The wildly growing dermo-cosmetics industry is running into headwinds in China.
Jan. 25 (NBD) -- If you search dermo-cosmetics on Taobao and Suning, two large e-commerce marketplaces in China, no match will pop up. Also of note, Morita Biotech (HK) Co., Ltd. Tuesday wiped off the Chinese characters meaning dermo-cosmetics from its official WeChat account.
This came after the National Medical Products Administration (NMPA) deemed dermo-cosmetics unrecognized concept, in a recently-released document answering frequently asked questions about cosmetics administration.

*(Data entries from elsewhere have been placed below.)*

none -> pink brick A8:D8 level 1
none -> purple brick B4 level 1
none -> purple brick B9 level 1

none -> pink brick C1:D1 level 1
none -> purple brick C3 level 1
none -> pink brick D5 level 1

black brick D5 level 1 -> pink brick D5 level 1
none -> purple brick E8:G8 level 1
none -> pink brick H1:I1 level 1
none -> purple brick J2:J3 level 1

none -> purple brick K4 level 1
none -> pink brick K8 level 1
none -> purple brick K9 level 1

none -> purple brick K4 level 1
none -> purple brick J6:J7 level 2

In the statement, the drug watchdog said there is no such concept like dermo-cosmetics or cosmeceuticals in the statute level in China and most foreign countries. In some other countries, drugs that indeed have the efficacy of cosmetics have to comply with regulations for drugs or quasi-drugs.
The current Regulations Concerning the Hygiene Supervision over Cosmetics also stipulates it is illegal to brand products registered under the category of cosmetics as dermo-cosmetics or cosmeceuticals in advertisements. Moreover, those claiming to have added EGF (Epidermal Growth Factor) to formula will be deemed as illegal products.
In China, there is a swathe of dermo-cosmetics brands which have been enticed to the market by promising prospects.
While China's consumer goods market reported single-digit growth, the cosmeceuticals industry maintained a double-digit growth rate, with the industry size soaring to 62.5 billion yuan (9.2 billion U.S. dollars) in 2017 from 11 billion yuan (1.6 billion U.S. dollars) in 2010 at a compound annual growth rate of 28.16 percent, showed a report by Forward Industry Research Institute. The research firm projected the dermo-cosmetics market will hit 81.1 billion yuan (12.0 billion U.S. dollars) by 2023.
The L'Oréal Group, the world's largest cosmetics and beauty company, has introduced four cosmeceuticals brands - Vichy, La Roche-Posay, SkinCeuticals and CeraVe - in China through the Active Cosmetics Division. In the first half of last year, the Division reported sales of 1.231 billion euros (1.4 billion U.S. dollars), achieving like-for-like growth of 11.4 percent. Operating profit was 326.2 million euros (373.0 million U.S. dollars), accounting for 26.5 percent of the Division's sales.
Another beauty giant Pierre Fabre also has a slew of cosmeceutical brands, such as Avène, Rene Furterer, Klorane, and A-Derma. According to the Activity and Corporate Social Responsibility Report 2017-2018, the world's second largest dermo-cosmetics laboratory's Dermo-Cosmetics division pocketed 1.41 billion euros (1.6 billion U.S. dollars) in net sales in 2017, or approximately 61 percent of the total.
The NMPA's new statement will undoubtedly put an end to the fast growth of the cosmeceuticals market, and a reshuffle is expected.
Though China hasn't put explicit specifications in place, the year 2019 will definitely witness stringent regulation over the cosmetics industry, a senior industry insider told news outlet Yicai.
To dermo-cosmetics brands that have entered the Chinese market, they would still have a ready market as long as they changed the way of marketing, but to those that haven't accessed the country, the new requirement would put the brake on their expansion, the insider added.
For example, Vanicream, a skincare brand under Mayo Clinic, a nonprofit academic medical center based in Rochester, Minnesota, the U.S., planned to enter the Chinese market this year, with an aim of generating annual sales of more than 100 million yuan (14.7 million U.S. dollars). But its application for cosmetics with non-special purposes has been returned by the Beijing Municipal Drug Administration, and the brand has to go through all formalities again for re-approval.